▸ PROBLEM: Update the entries below by changing every "slice" to "wedge" and keeping everything else as it is. Leave the pictures out of your answer.

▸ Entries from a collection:
• • •

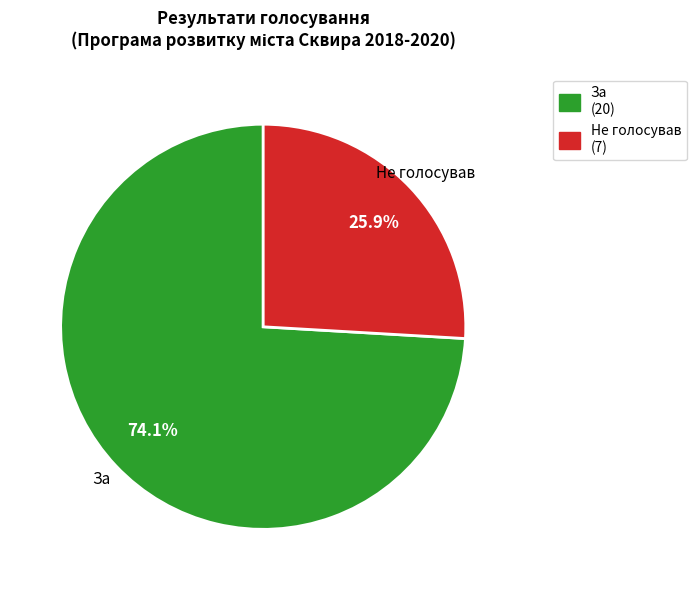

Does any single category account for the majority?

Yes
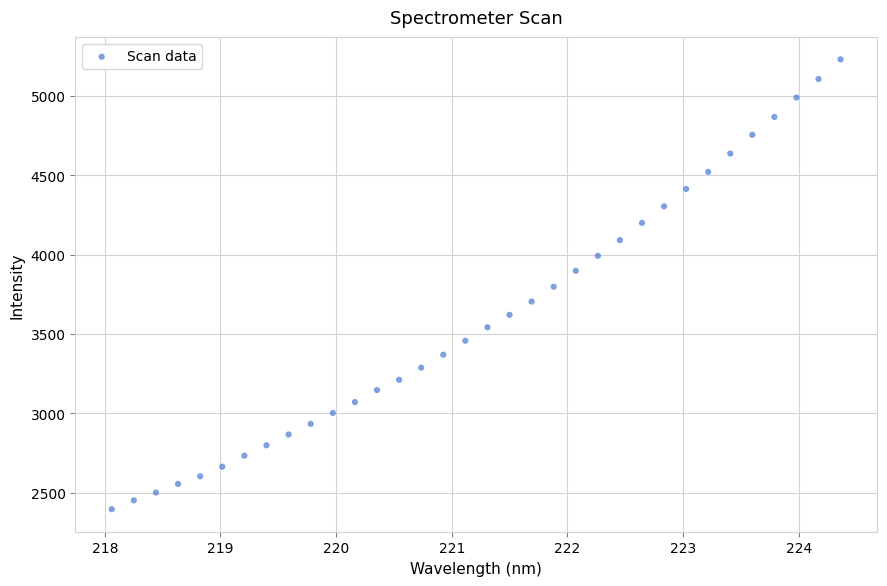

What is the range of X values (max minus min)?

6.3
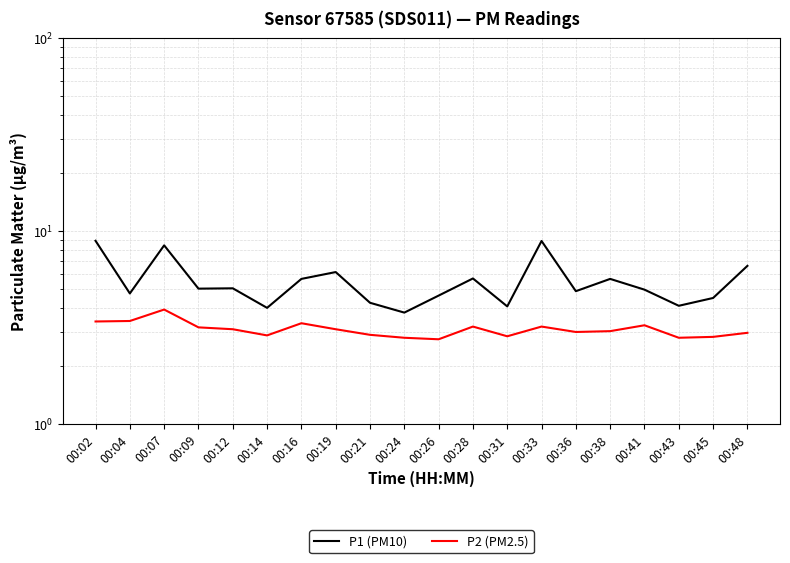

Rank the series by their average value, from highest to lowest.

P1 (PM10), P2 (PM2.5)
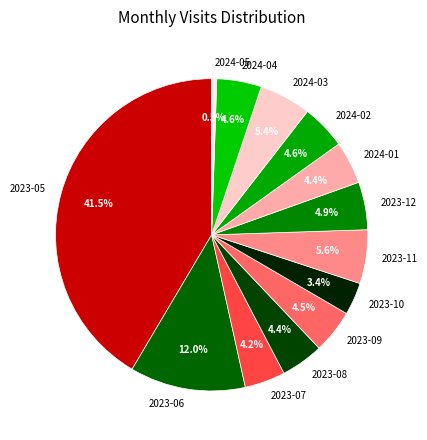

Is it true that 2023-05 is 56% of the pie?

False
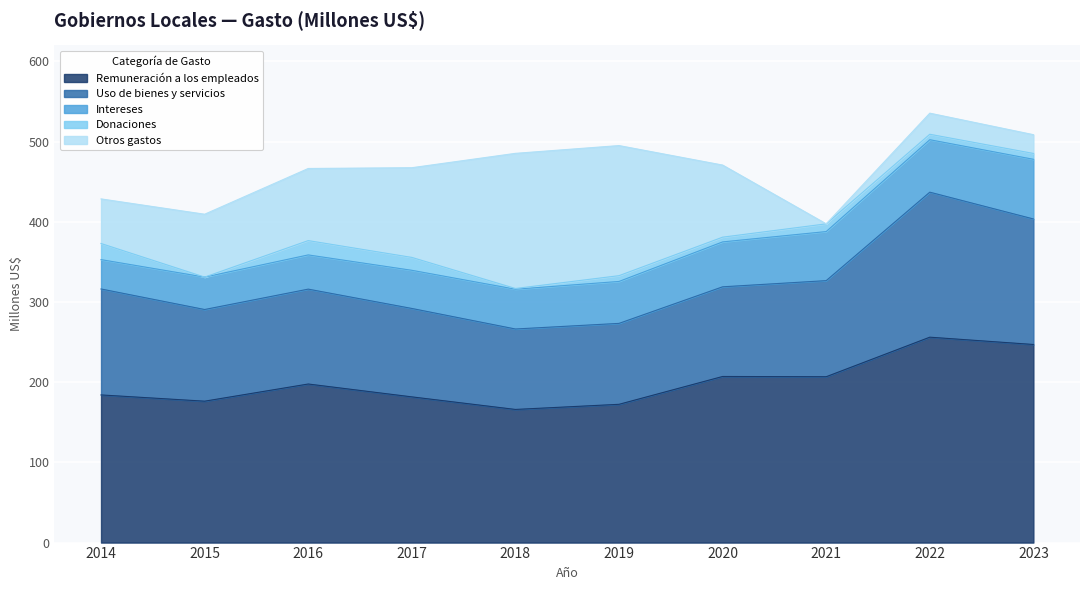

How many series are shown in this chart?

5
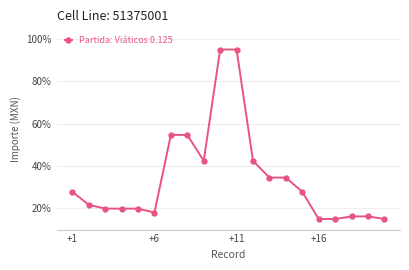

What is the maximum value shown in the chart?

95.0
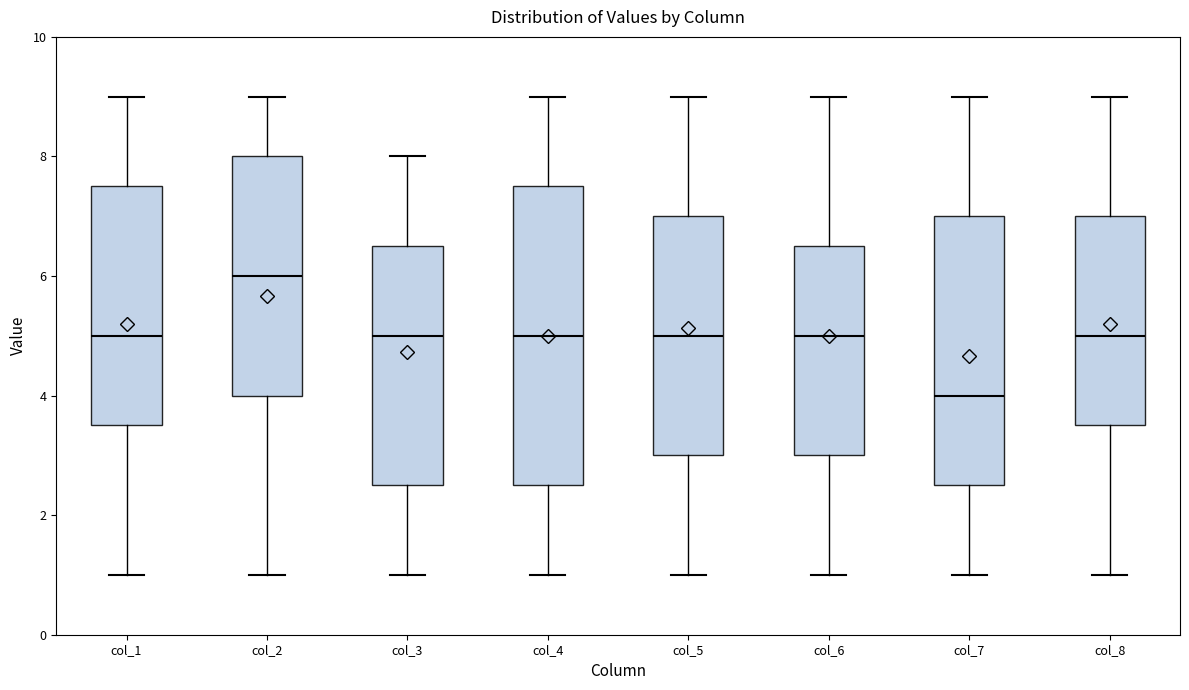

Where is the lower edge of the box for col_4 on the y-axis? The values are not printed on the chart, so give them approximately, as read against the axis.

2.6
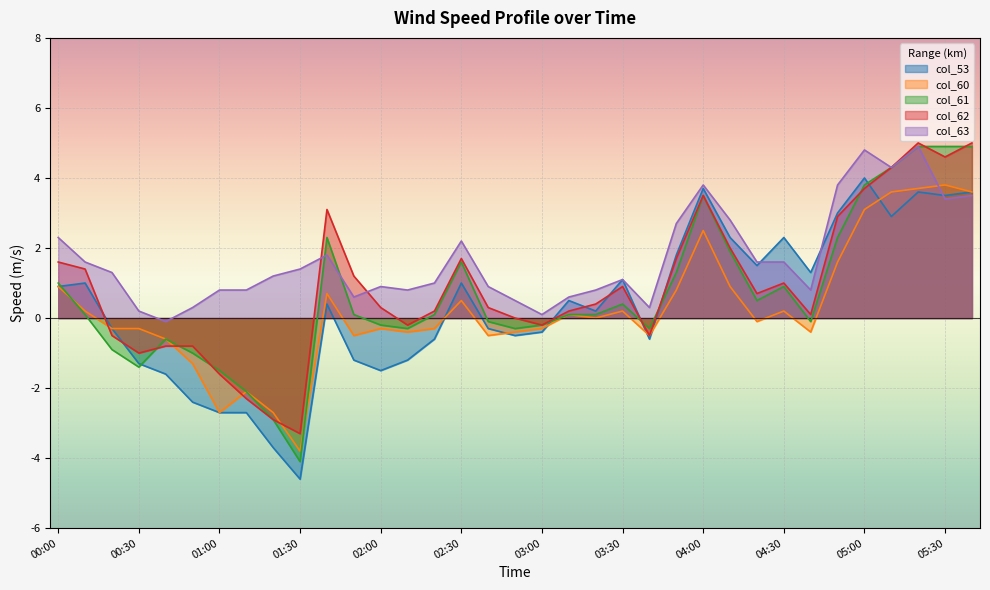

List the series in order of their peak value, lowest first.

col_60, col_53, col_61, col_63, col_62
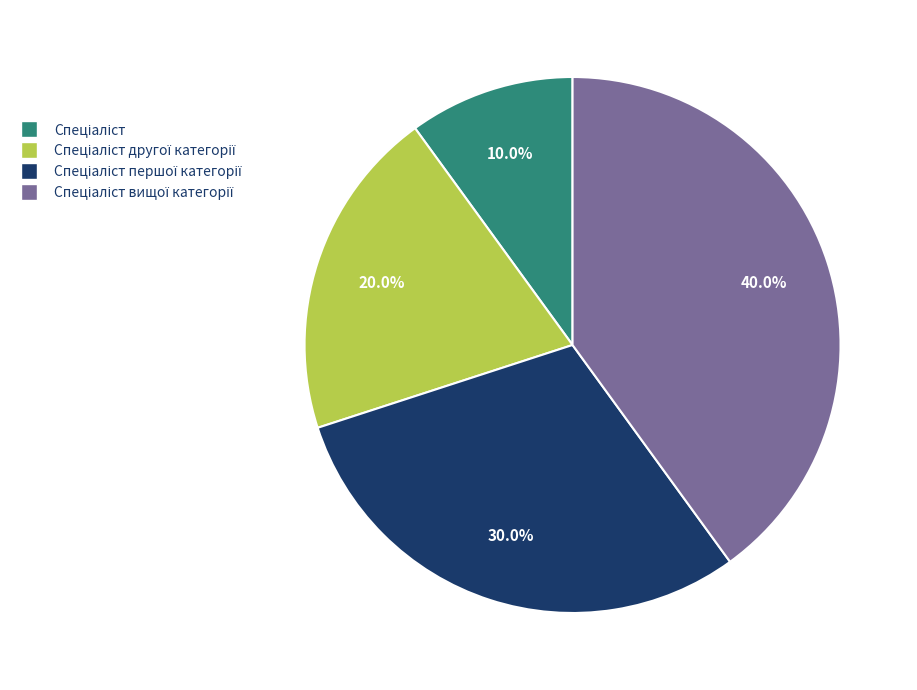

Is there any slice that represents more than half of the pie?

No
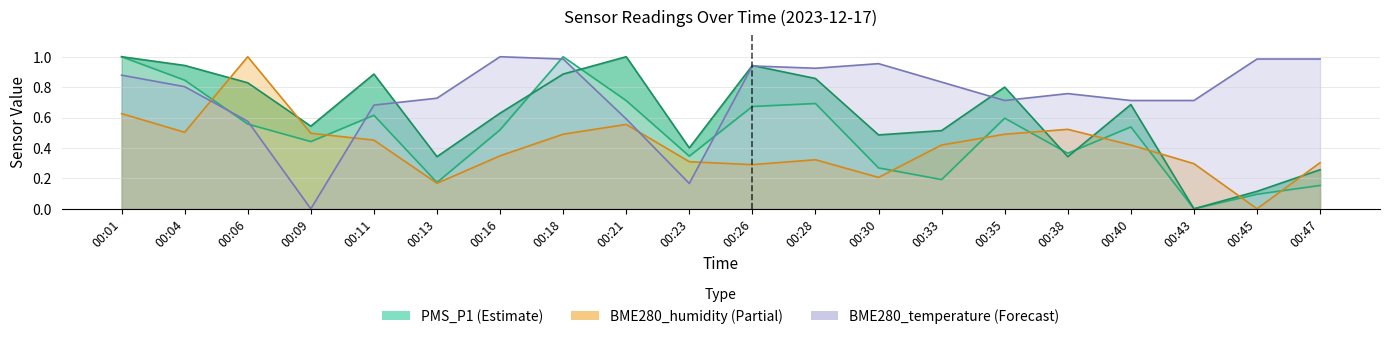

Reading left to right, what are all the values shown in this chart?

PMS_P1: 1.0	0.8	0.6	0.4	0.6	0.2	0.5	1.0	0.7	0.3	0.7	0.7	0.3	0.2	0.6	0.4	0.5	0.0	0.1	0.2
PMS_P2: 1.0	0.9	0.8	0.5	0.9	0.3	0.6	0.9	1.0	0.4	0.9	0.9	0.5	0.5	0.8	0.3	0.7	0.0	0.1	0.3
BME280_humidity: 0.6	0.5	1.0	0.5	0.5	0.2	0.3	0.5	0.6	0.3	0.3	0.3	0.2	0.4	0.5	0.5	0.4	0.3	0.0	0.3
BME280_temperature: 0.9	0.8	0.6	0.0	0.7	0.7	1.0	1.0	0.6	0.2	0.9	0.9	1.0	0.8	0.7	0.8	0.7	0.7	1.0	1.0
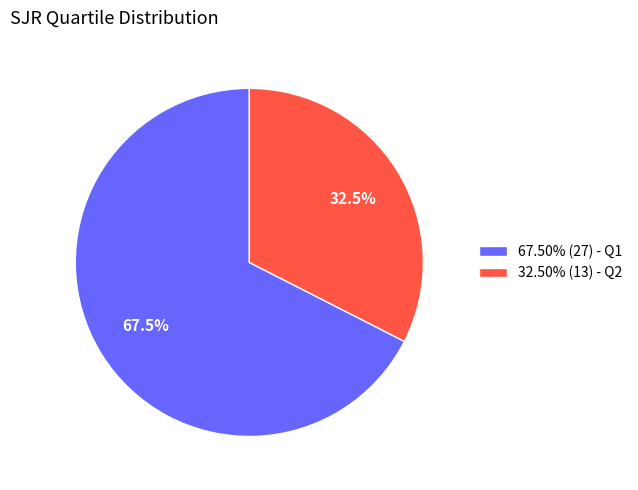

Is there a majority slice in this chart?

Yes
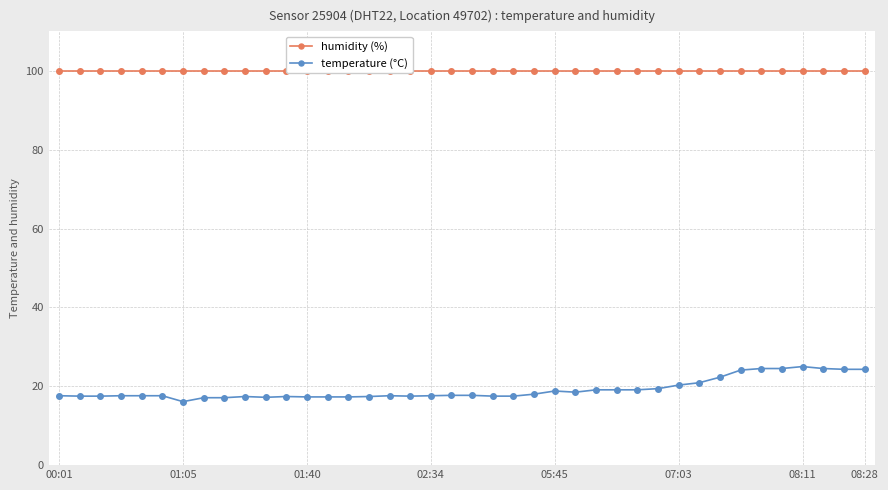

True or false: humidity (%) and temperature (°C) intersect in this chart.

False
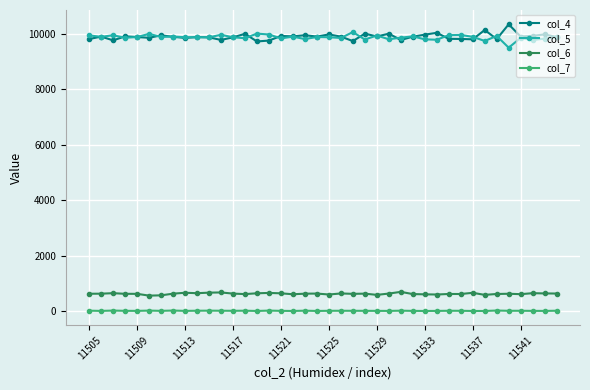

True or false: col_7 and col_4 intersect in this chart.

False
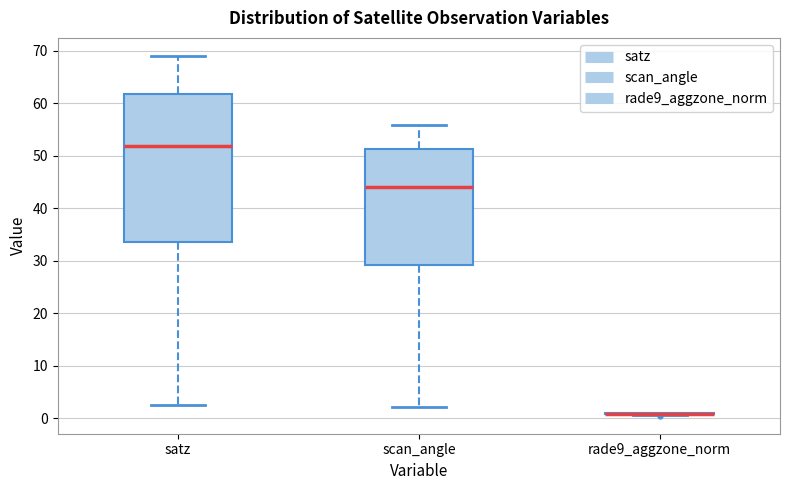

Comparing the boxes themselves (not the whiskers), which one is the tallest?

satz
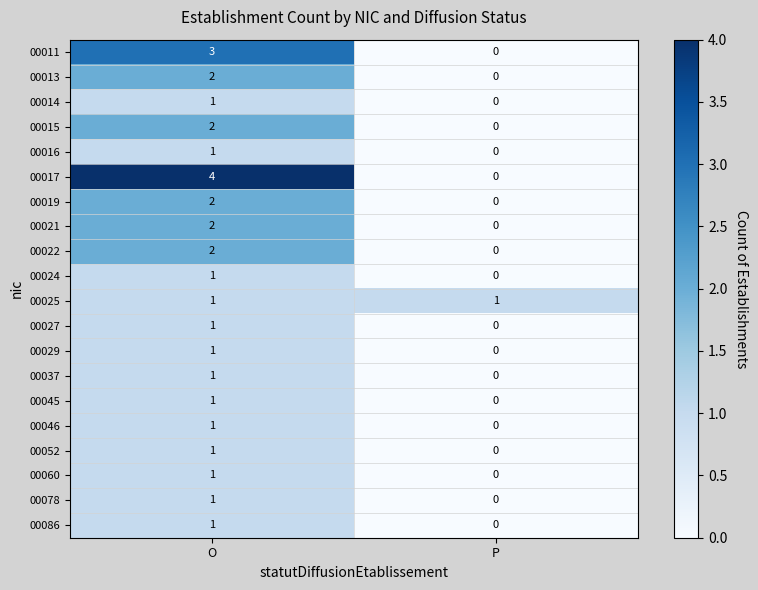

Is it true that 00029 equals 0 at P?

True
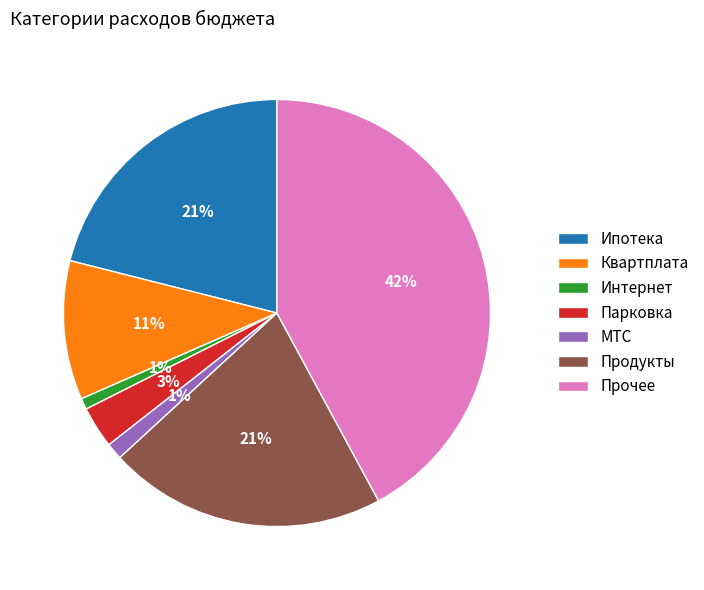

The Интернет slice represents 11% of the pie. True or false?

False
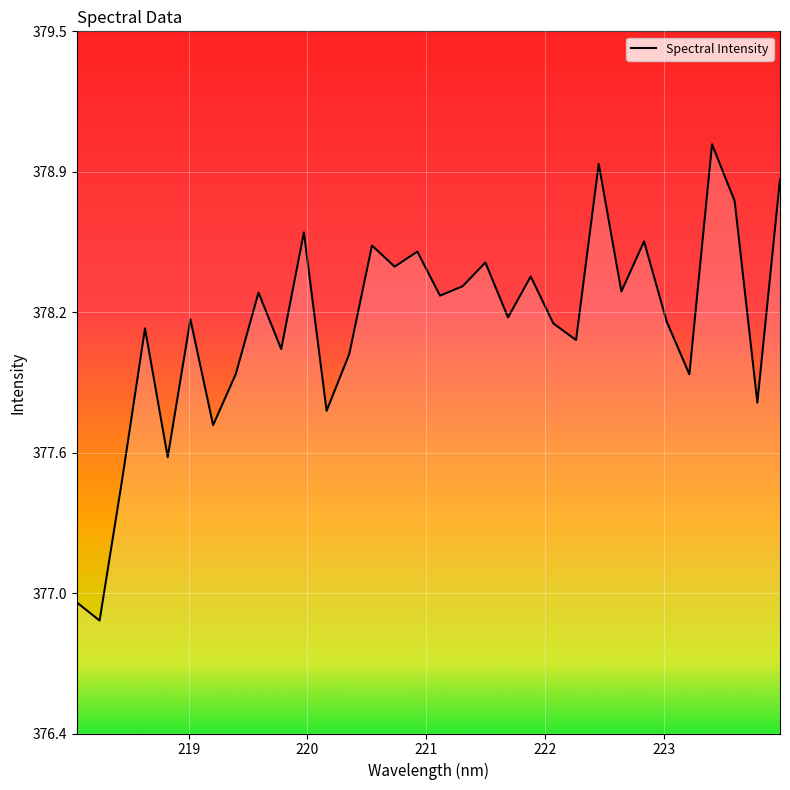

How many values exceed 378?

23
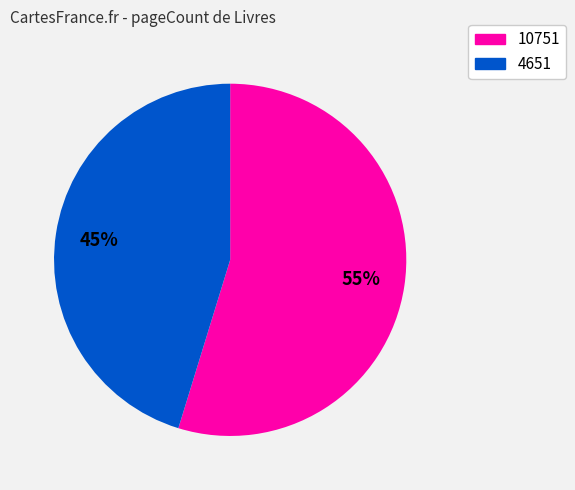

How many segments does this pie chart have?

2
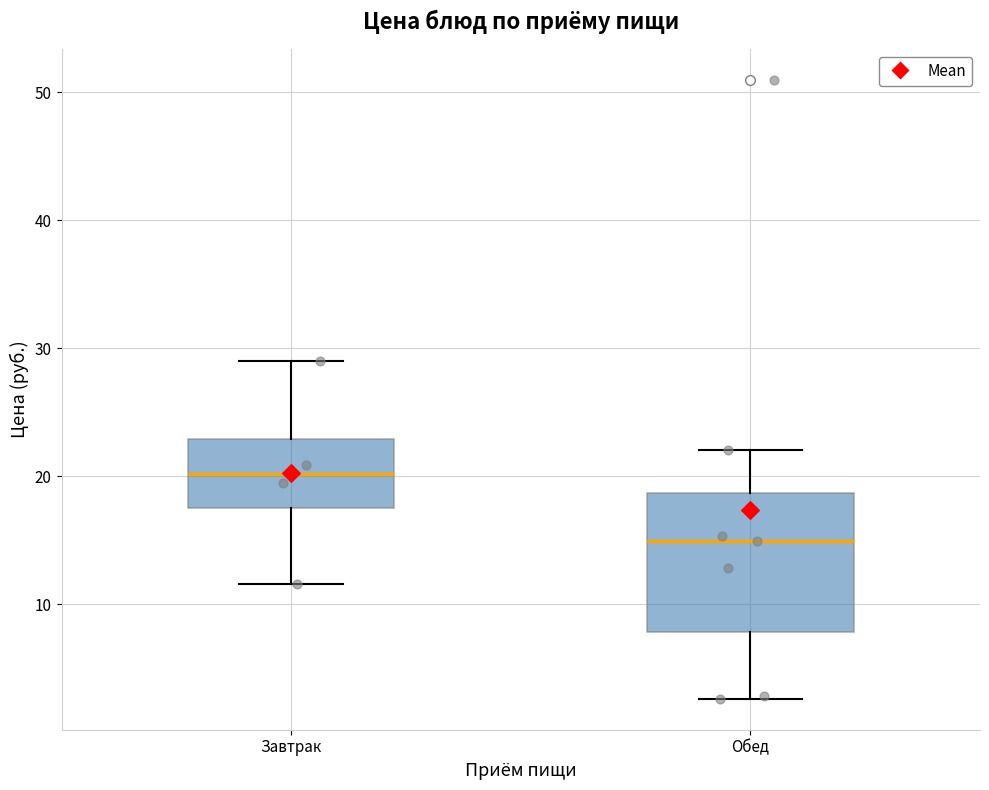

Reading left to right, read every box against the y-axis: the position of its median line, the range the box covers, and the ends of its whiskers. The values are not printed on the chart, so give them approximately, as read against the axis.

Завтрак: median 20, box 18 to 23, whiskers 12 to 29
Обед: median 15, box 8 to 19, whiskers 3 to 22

• • •

▸ SOLUTION FOR THIS EXERCISE:
Does any single category account for the majority?

Yes

What is the range of X values (max minus min)?

6.3

Rank the series by their average value, from highest to lowest.

P1 (PM10), P2 (PM2.5)

Is it true that 2023-05 is 56% of the pie?

False

How many series are shown in this chart?

5

What is the maximum value shown in the chart?

95.0

Where is the lower edge of the box for col_4 on the y-axis? The values are not printed on the chart, so give them approximately, as read against the axis.

2.6

List the series in order of their peak value, lowest first.

col_60, col_53, col_61, col_63, col_62

Is there any wedge that represents more than half of the pie?

No

Reading left to right, what are all the values shown in this chart?

PMS_P1: 1.0	0.8	0.6	0.4	0.6	0.2	0.5	1.0	0.7	0.3	0.7	0.7	0.3	0.2	0.6	0.4	0.5	0.0	0.1	0.2
PMS_P2: 1.0	0.9	0.8	0.5	0.9	0.3	0.6	0.9	1.0	0.4	0.9	0.9	0.5	0.5	0.8	0.3	0.7	0.0	0.1	0.3
BME280_humidity: 0.6	0.5	1.0	0.5	0.5	0.2	0.3	0.5	0.6	0.3	0.3	0.3	0.2	0.4	0.5	0.5	0.4	0.3	0.0	0.3
BME280_temperature: 0.9	0.8	0.6	0.0	0.7	0.7	1.0	1.0	0.6	0.2	0.9	0.9	1.0	0.8	0.7	0.8	0.7	0.7	1.0	1.0

Is there a majority wedge in this chart?

Yes

True or false: humidity (%) and temperature (°C) intersect in this chart.

False

True or false: col_7 and col_4 intersect in this chart.

False

Comparing the boxes themselves (not the whiskers), which one is the tallest?

satz

Is it true that 00029 equals 0 at P?

True

The Интернет wedge represents 11% of the pie. True or false?

False

How many values exceed 378?

23

How many segments does this pie chart have?

2

Reading left to right, read every box against the y-axis: the position of its median line, the range the box covers, and the ends of its whiskers. The values are not printed on the chart, so give them approximately, as read against the axis.

Завтрак: median 20, box 18 to 23, whiskers 12 to 29
Обед: median 15, box 8 to 19, whiskers 3 to 22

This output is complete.